Convert Tuple Value List to List of Tuples - Python

We are given a dictionary with values as a list of tuples and our task is to convert it into a list of tuples where each tuple consists of a key and its corresponding value. Note: Each key will appear with each value from the list of tuples. For example: We have a dictionary dict = {'Gfg' : [(5, ), (6, )], 'is' : [(5, )], 'best' :[(7, )]} then output will be [('Gfg', 5), ('Gfg', 6), ('is', 5), ('best', 7)] 

Using * Operator ( unpacking operator)

In this method we iterate through the dictionary and use the unpacking * operator to extract values from the tuples and map them to their respective keys.

d = {'Gfg' : [(5, ), (6, )], 'is' : [(5, )], 'best' :[(7, )]}

# using items() to extract all items and pair key with tuple values
res = []
for k, v in d.items():
    for ele in v:
        res.append((k, *ele))

print("Converted tuple list: " + str(res))

Converted tuple list: [('Gfg', 5), ('Gfg', 6), ('is', 5), ('best', 7)]

Let's explore other methods to achieve the same:

Using List Comprehension + * Operator

This method is quite similar to using * Operator ( unpacking operator) method but the only difference is that we get a one-liner solution using list comprehension.

d = {'Gfg' : [(5, ), (6, )], 'is' : [(5, )], 'best' :[(7, )]}

# list comprehension to pair key with tuple values
res = [(k, *ele) for k, v in d.items() for ele in v]

print("Converted tuple list: " + str(res))

Converted tuple list: [('Gfg', 5), ('Gfg', 6), ('is', 5), ('best', 7)]

Using map() and lambda Function

map() function with a lambda is used to transform each key-value pair from the dictionary. For each key-value pair, it creates a list of tuples where the key is prepended to the unpacked tuple values and at last the nested list is flattened using list comprehension.

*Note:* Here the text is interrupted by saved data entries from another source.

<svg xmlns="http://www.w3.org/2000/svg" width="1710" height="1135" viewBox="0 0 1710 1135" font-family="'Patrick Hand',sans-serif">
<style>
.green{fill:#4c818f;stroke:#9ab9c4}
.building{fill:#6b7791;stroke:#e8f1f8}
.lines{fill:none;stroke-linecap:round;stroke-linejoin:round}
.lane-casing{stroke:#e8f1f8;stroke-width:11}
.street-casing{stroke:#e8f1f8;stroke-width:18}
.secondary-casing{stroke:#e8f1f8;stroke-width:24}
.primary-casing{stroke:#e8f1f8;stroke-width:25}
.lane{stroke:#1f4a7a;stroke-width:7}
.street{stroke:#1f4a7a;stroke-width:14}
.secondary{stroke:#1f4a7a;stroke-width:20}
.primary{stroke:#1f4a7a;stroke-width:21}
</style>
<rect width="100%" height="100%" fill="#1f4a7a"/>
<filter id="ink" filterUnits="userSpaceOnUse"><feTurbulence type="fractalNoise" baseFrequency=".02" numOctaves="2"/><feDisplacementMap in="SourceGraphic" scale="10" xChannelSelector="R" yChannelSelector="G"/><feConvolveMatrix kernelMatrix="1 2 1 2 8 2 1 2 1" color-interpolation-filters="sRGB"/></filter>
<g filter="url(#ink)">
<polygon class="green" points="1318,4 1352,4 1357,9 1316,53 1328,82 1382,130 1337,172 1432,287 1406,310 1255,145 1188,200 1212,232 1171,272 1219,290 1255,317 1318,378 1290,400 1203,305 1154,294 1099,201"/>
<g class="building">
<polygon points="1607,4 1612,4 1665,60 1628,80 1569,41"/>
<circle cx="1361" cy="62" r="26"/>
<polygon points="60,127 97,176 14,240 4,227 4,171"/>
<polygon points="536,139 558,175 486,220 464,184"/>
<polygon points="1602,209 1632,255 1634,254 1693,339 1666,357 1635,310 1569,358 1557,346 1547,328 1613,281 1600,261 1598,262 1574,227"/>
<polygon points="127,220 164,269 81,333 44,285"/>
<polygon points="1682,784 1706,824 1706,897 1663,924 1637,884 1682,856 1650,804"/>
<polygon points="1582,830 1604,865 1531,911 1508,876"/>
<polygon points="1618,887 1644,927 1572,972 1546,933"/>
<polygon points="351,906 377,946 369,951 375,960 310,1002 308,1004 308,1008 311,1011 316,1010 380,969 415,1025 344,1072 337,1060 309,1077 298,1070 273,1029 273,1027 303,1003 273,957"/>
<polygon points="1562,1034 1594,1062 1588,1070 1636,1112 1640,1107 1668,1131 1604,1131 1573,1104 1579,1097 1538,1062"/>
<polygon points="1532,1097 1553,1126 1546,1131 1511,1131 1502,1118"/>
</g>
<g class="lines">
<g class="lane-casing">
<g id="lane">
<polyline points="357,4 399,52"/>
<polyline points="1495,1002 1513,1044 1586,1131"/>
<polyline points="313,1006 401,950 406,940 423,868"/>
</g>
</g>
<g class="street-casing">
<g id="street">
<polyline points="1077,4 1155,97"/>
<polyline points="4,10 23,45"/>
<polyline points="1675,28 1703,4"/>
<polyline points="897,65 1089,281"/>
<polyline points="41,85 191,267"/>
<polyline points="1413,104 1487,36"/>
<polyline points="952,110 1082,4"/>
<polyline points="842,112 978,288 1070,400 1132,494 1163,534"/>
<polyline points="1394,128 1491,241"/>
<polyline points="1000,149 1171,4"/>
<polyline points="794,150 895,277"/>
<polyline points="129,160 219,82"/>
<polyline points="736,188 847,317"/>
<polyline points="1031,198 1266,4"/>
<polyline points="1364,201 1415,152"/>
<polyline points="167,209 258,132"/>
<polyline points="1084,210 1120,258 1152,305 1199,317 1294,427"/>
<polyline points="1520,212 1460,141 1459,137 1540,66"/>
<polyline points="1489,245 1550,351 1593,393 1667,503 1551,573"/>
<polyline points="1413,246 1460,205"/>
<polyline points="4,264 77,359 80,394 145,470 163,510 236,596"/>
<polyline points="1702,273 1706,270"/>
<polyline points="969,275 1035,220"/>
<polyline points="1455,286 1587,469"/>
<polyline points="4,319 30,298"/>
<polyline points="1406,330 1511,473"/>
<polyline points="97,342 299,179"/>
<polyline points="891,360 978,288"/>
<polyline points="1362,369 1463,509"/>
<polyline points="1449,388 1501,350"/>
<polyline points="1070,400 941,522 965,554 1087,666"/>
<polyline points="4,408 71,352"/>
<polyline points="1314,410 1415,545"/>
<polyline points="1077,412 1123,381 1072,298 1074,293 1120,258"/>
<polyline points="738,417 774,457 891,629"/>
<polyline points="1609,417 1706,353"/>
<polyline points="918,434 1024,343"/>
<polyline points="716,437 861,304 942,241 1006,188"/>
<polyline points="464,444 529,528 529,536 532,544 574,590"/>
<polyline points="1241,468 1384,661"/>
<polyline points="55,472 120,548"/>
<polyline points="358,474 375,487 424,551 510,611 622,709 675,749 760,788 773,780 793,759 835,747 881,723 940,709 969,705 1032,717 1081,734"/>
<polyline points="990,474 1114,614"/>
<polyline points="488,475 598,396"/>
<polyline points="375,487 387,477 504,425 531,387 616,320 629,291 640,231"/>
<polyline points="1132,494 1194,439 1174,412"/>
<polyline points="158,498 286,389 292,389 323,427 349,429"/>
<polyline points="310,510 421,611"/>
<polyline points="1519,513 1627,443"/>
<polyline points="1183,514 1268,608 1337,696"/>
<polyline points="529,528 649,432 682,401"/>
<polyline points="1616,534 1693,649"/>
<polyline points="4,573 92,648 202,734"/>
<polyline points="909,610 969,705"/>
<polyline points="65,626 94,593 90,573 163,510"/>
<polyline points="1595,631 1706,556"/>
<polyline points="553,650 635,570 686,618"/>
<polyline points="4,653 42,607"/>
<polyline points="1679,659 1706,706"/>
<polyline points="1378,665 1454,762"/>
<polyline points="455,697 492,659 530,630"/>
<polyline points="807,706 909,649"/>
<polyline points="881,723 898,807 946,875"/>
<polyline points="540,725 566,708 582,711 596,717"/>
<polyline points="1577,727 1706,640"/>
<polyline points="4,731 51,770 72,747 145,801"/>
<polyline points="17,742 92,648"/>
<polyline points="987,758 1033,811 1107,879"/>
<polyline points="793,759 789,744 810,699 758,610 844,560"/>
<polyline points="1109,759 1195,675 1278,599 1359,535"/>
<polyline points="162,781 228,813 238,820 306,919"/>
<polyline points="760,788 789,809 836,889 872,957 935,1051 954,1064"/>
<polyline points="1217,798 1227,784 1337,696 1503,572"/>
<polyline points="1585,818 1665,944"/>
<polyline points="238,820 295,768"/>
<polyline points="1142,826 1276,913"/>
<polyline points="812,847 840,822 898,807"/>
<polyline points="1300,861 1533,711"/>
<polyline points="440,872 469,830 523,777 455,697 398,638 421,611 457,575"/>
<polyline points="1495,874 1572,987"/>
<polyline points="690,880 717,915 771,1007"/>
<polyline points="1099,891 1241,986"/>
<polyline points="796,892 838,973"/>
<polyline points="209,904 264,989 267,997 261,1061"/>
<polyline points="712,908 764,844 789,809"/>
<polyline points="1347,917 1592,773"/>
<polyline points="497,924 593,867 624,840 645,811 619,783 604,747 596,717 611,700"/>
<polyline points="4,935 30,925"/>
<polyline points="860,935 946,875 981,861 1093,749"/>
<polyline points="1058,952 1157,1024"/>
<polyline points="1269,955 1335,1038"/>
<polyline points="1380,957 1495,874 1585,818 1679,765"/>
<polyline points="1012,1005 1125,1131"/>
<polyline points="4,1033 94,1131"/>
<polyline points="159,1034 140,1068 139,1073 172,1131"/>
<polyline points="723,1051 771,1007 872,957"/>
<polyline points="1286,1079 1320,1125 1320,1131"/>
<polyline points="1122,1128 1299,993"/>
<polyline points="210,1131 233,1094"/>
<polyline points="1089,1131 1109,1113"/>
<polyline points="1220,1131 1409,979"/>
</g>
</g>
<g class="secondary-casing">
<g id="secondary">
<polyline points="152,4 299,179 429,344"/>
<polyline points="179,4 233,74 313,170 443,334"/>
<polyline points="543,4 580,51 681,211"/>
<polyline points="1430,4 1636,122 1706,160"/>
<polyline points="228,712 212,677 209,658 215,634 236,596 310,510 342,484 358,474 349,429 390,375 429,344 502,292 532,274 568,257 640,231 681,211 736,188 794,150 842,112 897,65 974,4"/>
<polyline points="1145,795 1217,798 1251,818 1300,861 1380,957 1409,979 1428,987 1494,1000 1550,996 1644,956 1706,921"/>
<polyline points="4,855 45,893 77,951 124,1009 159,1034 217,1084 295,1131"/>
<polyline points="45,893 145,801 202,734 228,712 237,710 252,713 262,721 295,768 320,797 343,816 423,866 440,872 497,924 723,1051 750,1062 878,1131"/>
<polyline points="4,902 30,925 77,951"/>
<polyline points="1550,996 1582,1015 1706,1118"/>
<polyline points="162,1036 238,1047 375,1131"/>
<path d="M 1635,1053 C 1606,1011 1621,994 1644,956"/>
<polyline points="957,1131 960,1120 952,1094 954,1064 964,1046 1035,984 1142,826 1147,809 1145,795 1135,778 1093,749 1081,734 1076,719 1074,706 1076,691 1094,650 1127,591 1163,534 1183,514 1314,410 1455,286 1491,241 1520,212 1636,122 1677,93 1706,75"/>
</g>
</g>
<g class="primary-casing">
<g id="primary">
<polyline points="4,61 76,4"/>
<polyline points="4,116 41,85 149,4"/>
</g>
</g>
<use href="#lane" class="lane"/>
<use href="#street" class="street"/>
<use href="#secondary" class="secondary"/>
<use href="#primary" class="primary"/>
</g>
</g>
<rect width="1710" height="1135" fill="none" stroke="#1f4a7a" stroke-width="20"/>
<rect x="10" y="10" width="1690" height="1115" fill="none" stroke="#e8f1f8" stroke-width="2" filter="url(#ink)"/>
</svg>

d = {'Gfg': [(5, ), (6, )], 'is': [(5, )], 'best':[(7, )]}

# map and lambda to pair key with tuple values
res = list(map(lambda x: [(x[0], *y) for y in x[1]], d.items()))

res = [item for sublist in res for item in sublist]

print("Converted tuple list: " + str(res))

Converted tuple list: [('Gfg', 5), ('Gfg', 6), ('is', 5), ('best', 7)]

Explanation: lambda x: [(x[0], *y) for y in x[1]] takes the key (x[0]) and prepends it to each tuple in the value list (x[1]) and the * operator unpacks the tuple into separate elements.

Using a dictionary comprehension

This method uses dictionary comprehension to first create a new dictionary where each key is prepended to its corresponding tuples then it flattens the result into a single list using a list comprehension.

d = {'Gfg': [(5, 6, 7), (1, 3), (6, )],
     'is': [(5, 5, 2, 2, 6)],
     'best': [(7,), (9, 16)]}

 
# using dictionary comprehension to prepend key to each tuple
p_dict = {k: [(k, *t) for t in v] for k, v in d.items()}
 
# flattening the result
res = [i for sublist in p_dict.values() for i in sublist]

print("The converted tuple list : " + str(res))

The converted tuple list : [('Gfg', 5, 6, 7), ('Gfg', 1, 3), ('Gfg', 6), ('is', 5, 5, 2, 2, 6), ('best', 7), ('best', 9, 16)]

Explanation:

• {k: [(k, *t) for t in v] for k, v in d.items()} this line creates a list of tuples where each tuple is formed by prepending the key k to each tuple t in the list v. and the * operator is used to unpack the tuples.
• [item for sublist in prepended_dict.values() for item in sublist] this list comprehension flattens the result by iterating over the values of the newly created dictionary (pre_dict) which are lists of tuples and adding each tuple to the final res list.